[Task] Each line from the one with "framed print: present [454,140,506,214]" through the last line of the records must be output exactly, both ends included.

___ Working data

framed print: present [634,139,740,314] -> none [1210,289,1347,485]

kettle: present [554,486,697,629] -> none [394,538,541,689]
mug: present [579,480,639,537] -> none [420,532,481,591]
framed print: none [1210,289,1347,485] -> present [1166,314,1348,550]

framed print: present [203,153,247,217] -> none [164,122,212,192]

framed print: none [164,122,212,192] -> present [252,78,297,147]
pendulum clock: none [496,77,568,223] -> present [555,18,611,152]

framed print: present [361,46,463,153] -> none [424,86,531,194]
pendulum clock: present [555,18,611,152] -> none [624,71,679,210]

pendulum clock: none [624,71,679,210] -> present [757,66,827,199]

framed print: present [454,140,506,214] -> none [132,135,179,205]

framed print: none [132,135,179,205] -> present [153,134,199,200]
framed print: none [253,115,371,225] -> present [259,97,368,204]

______

[Reply]
framed print: present [454,140,506,214] -> none [132,135,179,205]

framed print: none [132,135,179,205] -> present [153,134,199,200]
framed print: none [253,115,371,225] -> present [259,97,368,204]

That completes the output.